*EXERCISE PROMPT*. Find each line in the items below that contains the word "lait", matching upper and lower case exactly. Copy every one of those lines.

GIVEN ENTRIES section start

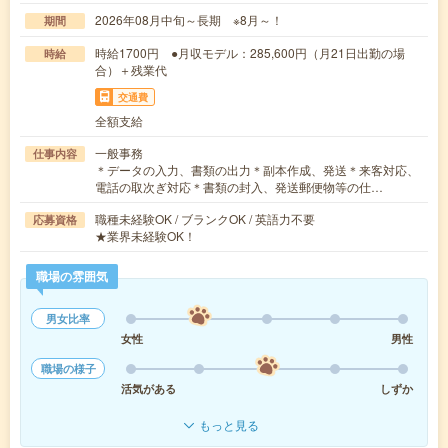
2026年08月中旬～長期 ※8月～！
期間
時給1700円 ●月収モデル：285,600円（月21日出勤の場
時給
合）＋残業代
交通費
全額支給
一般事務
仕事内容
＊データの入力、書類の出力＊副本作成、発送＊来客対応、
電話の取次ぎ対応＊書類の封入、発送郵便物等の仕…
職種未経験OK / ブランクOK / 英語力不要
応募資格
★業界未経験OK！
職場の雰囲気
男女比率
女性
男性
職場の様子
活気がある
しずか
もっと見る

GIVEN ENTRIES section end
GIVEN ENTRIES section start

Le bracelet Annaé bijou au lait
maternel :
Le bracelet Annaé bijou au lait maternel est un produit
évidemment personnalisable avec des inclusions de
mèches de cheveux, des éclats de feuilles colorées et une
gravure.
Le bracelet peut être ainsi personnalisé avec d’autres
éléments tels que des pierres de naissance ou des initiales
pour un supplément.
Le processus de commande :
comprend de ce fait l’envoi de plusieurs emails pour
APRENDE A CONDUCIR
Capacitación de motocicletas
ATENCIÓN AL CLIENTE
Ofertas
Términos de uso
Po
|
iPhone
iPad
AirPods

GIVEN ENTRIES section end

*FINAL ANSWER*.
Le bracelet Annaé bijou au lait
Le bracelet Annaé bijou au lait maternel est un produit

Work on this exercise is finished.